Albert Einstein and e-mini trading systems

Albert Einstein was born in 1879 in a small German town of Ulm. He died in 1955 in Princeton, a small town in New Jersey, USA. He was a theoretical physicist, first and foremost, although it is not so unusual these days to see questions "what would Einstein do?" related to things that have little to nothing to do not only with theoretical physics but with science in general.

Could thus Einstein offer any insight into trading e-mini futures markets? Such as the futures for the S&P 500 index?

The full size contract for this financial market was established in 1982, its e-mini version, and the first e-mini futures market at all, appeared on the financial scene in 1997, in both cases a few decades after the death of the man in question. It seems therefore rather obvious to assume that Einstein would have absolutely nothing to say about trading e-mini futures markets, or e-mini trading systems, for that matter.

But this would not be entirely true. In fact, we believe, that this would be pretty wrong. For while Einstein was a physicist first and foremost throughout most of his active professional life, he was also a wise man and his profound statements about scientific matters can be applied to things outside science as well. Or, at the very least, some clear parallels to Einstein's pronouncements on science can be found in the world of e-mini trading systems.

Let us use two rather famous Einstein quotes to prove our assertion.

The first of these quotes is: "I want to know God's thoughts... the rest are details." When designing emini trading systems, or systems for other markets, you want to know what makes these markets tick, what drives their dynamics, what determines their behavior. In other words, you want to know Mr. Market's thoughts for it is he that rules them. Knowing his thoughts is like knowing God's thoughts in the matters of science. He is the utmost authority of the markets. He, Mr. Market. You want to know his thoughts to design systems that the market forces respect, and vice versa, that respect these forces, that properly reflect these markets' nature and their intraday or longer term behavior, depending on the system primary time frame. You want to know what's essential as opposed to what's spurious and accidental. If you approach designing your emini systems this way, you stand a very good chance to come up with robust and profitable ideas.

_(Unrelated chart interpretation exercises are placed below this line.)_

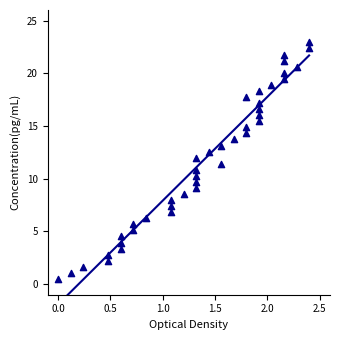

What is the range of Y values (max minus min)?

22.4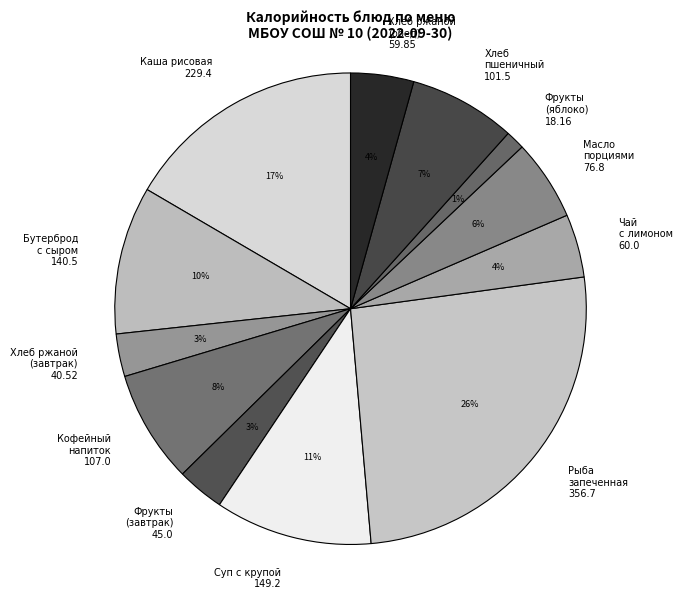

Which category has the biggest portion of the pie?

Рыба запеченная 356.7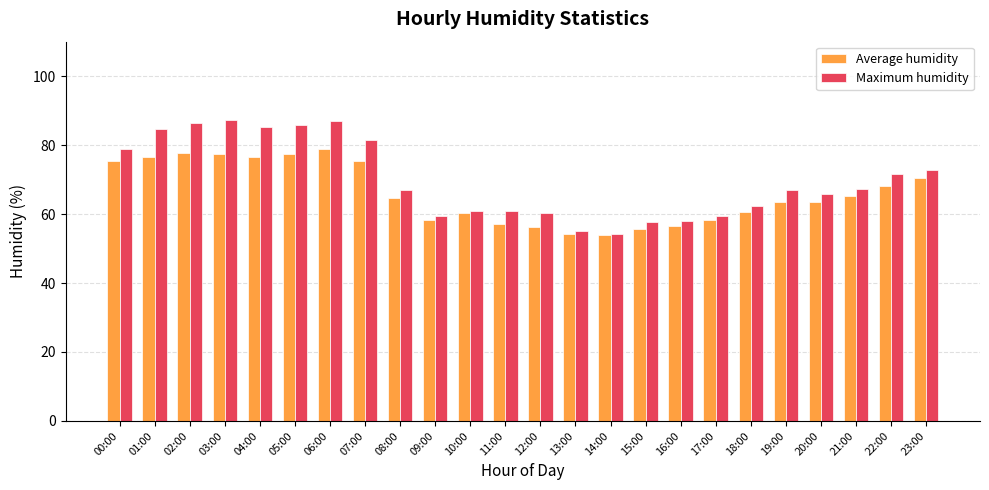

What is the highest value of the Maximum humidity series?

87.3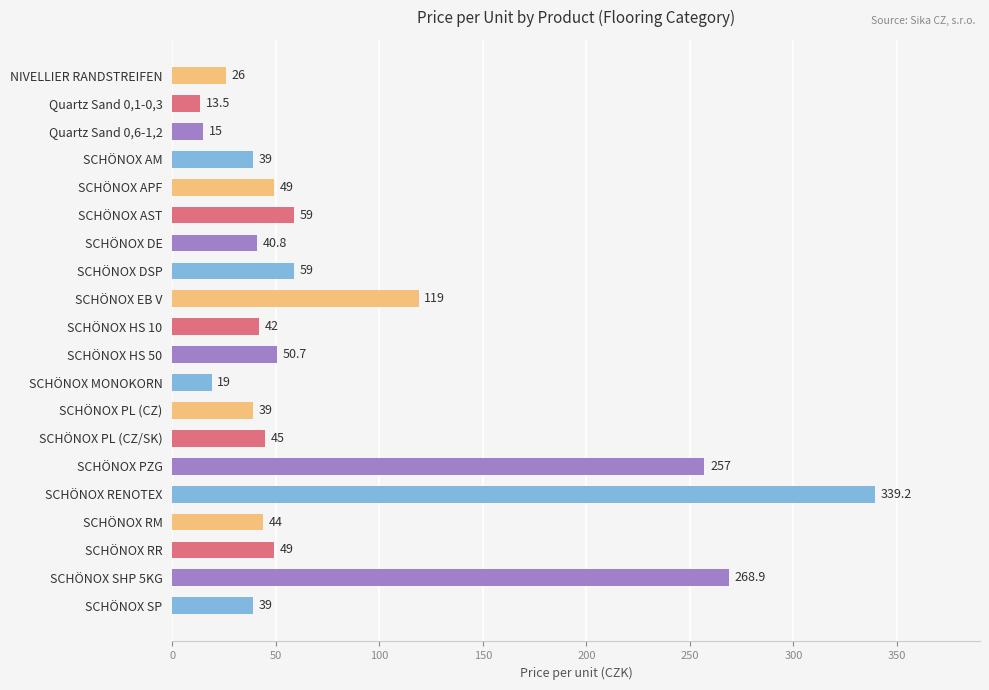

What is the sum of all values?

1613.1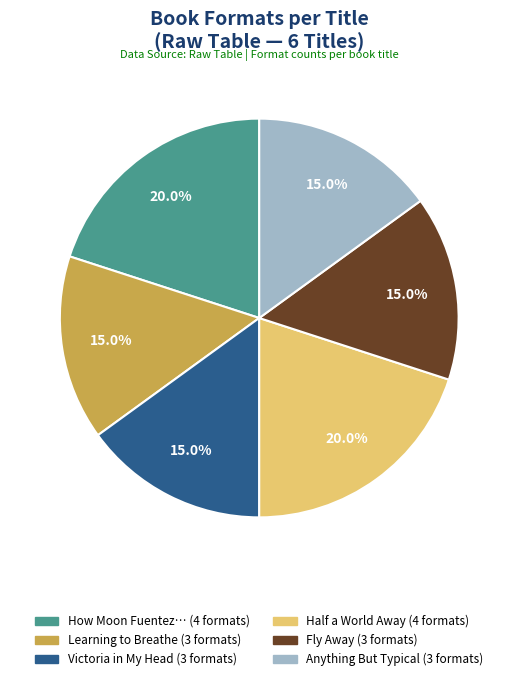

Is there a majority slice in this chart?

No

Another famous Einstein quote, that perfectly applies to designing emini trading systems, is: “Things should be made as simple as possible, but not any simpler.” There are many simple systems out there. Such as, say, the one based on trading the breakout of the first hour range, that for reasons inexplicable to this author, retails in the vicinity of $1000. Good luck making money with it, though. It may turn out to be a painful experience. The reason this system is not particularly good is because it is too simple. Systems like that are fine for educational purposes, but using them for trading in their crudest form is not very advisable. A good, sound, robust e-mini system needs to employ filters that would limit cicumstances that are less likely to lead to a profitable outcome. Not all breakouts of the first our range, to use our example again, are created equal. Systems that are too simple usually do not employ any filters. In fact, some of them may even not be amenable to imposing filters that could improve them.

As you can see from these two examples, Einstein would certainly have quite a bit to say about how to design a profitable, robust e-mini trading system or other trading systems, for that matter.